- [WHAT YOU SHOULD DO]:
Write the next part of the wiki page below on reproducing a failing test case, starting right after its final sentence about ejected elements.

- [EXCERPT]:
::::::::::
Reproducing a failing test case quickly - sageserpent-open/americium GitHub Wiki

Recipes and recipe hashes

Here's a tricky bit of implementation:

class Tiers<Element extends Comparable<Element>> {
    final int worstTier;

    final List<Element> storage;

    public Tiers(int worstTier) {
        this.worstTier = worstTier;
        storage = new ArrayList<>(worstTier) {
            @Override
            public void add(int index, Element element) {
                if (size() < worstTier) {
                    super.add(index, element);
                } else {
                    for (int shiftDestination = 0;
                         shiftDestination < index; ++shiftDestination) {
                        super.set(shiftDestination,
                                  super.get(1 + shiftDestination));
                    }

                    super.set(index, element);
                }
            }
        };
    }

    void add(Element element) {
        final int index = Collections.binarySearch(storage, element);

        if (0 > index) {
            storage.add(-(index + 1), element);
        } else {
            storage.add(index, element);
        }
    }

    Optional<Element> at(int tier) {
        return 0 < tier && tier <= storage.size()
               ? Optional.of(storage.get(storage.size() - tier))
               :
               Optional.empty();
    }
}

The purpose of Tiers is to take a series of elements, and arrange the elements by tier, where tier 1 is the highest element, tier 2 is the next highest and so on down to a fixed worst tier. Elements that don't make the grade (or are surpassed later) are summarily ejected.
::::::::::
- [RECORD SET]:
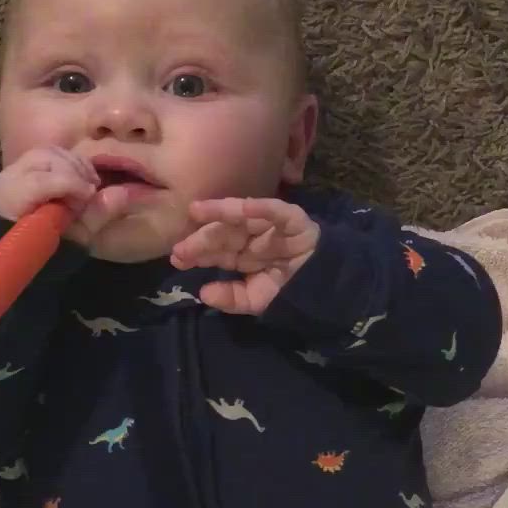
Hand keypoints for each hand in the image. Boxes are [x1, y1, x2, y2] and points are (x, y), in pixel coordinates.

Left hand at [0, 146, 130, 247]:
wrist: (19, 256)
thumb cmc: (46, 252)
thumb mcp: (73, 241)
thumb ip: (95, 215)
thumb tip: (124, 192)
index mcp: (11, 200)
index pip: (42, 180)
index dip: (72, 183)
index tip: (91, 195)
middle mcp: (7, 179)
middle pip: (46, 158)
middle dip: (74, 170)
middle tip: (92, 191)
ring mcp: (12, 171)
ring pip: (48, 152)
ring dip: (75, 164)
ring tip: (89, 184)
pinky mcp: (21, 168)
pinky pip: (48, 154)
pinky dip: (69, 162)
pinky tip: (81, 177)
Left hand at [170, 196, 319, 313]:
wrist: (330, 287)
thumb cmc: (291, 291)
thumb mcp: (257, 300)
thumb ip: (232, 299)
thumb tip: (203, 293)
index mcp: (243, 254)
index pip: (217, 251)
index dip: (197, 253)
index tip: (177, 258)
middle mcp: (253, 237)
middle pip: (224, 234)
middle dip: (202, 239)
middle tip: (181, 245)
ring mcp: (271, 226)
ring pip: (243, 217)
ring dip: (220, 213)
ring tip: (197, 211)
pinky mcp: (294, 220)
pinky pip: (276, 211)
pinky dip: (260, 207)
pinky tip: (240, 207)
::::::::::
- [ANSWER BELOW]:
Testing this is quite involved and allows a demonstration of a realistic property-based test. There is a lot of code to follow, but the gist of it is to start with a list of query values that we expect the tiers instance to end up with, then present them in a feed sequence to the tiers instance, surrounding each query value with a run of background values that are constructed to be less than all of the query values.

This approach explores the full range of possibilities - we may have duplicates in the query values (so presumably they should occupy adjacent tiers). Query values may be interspersed with empty lists, in which case they can start or end the feed sequence, or come in adjacent clumps. The query values aren't presented in any particular order, nor are the background values. All we can say is that because the query values are the highest by construction, then as long as we set the number of tiers to be the number of query values, then they should all make it through to the final assessment.

So, on with the test:

final Trials<ImmutableList<Integer>> queryValueLists = api()
        .integers(-1000, 1000)
        .immutableLists()
        .filter(list -> !list.isEmpty());


final Trials<Tuple2<ImmutableList<Integer>, ImmutableList<Integer>>>
        testCases =
        queryValueLists.flatMap(queryValues -> {
            final int minimumQueryValue =
                    queryValues.stream().min(Integer::compareTo).get();

            // A background is a (possibly empty) run of values that are
            // all less than the query values.
            final Trials<ImmutableList<Integer>> backgrounds = api()
                    .integers(Integer.MIN_VALUE, minimumQueryValue - 1)
                    .immutableLists();

            // A section is either a query value in a singleton list, or
            // a background.
            final List<Trials<ImmutableList<Integer>>> sectionTrials =
                    queryValues
                            .stream()
                            .flatMap(queryValue ->
                                             Stream.of(api().only(
                                                               ImmutableList.of(
                                                                       queryValue)),
                                                       backgrounds))
                            .collect(Collectors.toList());

            sectionTrials.add(0, backgrounds);

            // Glue the trials together and flatten the sections they
            // yield into a single feed sequence per trial.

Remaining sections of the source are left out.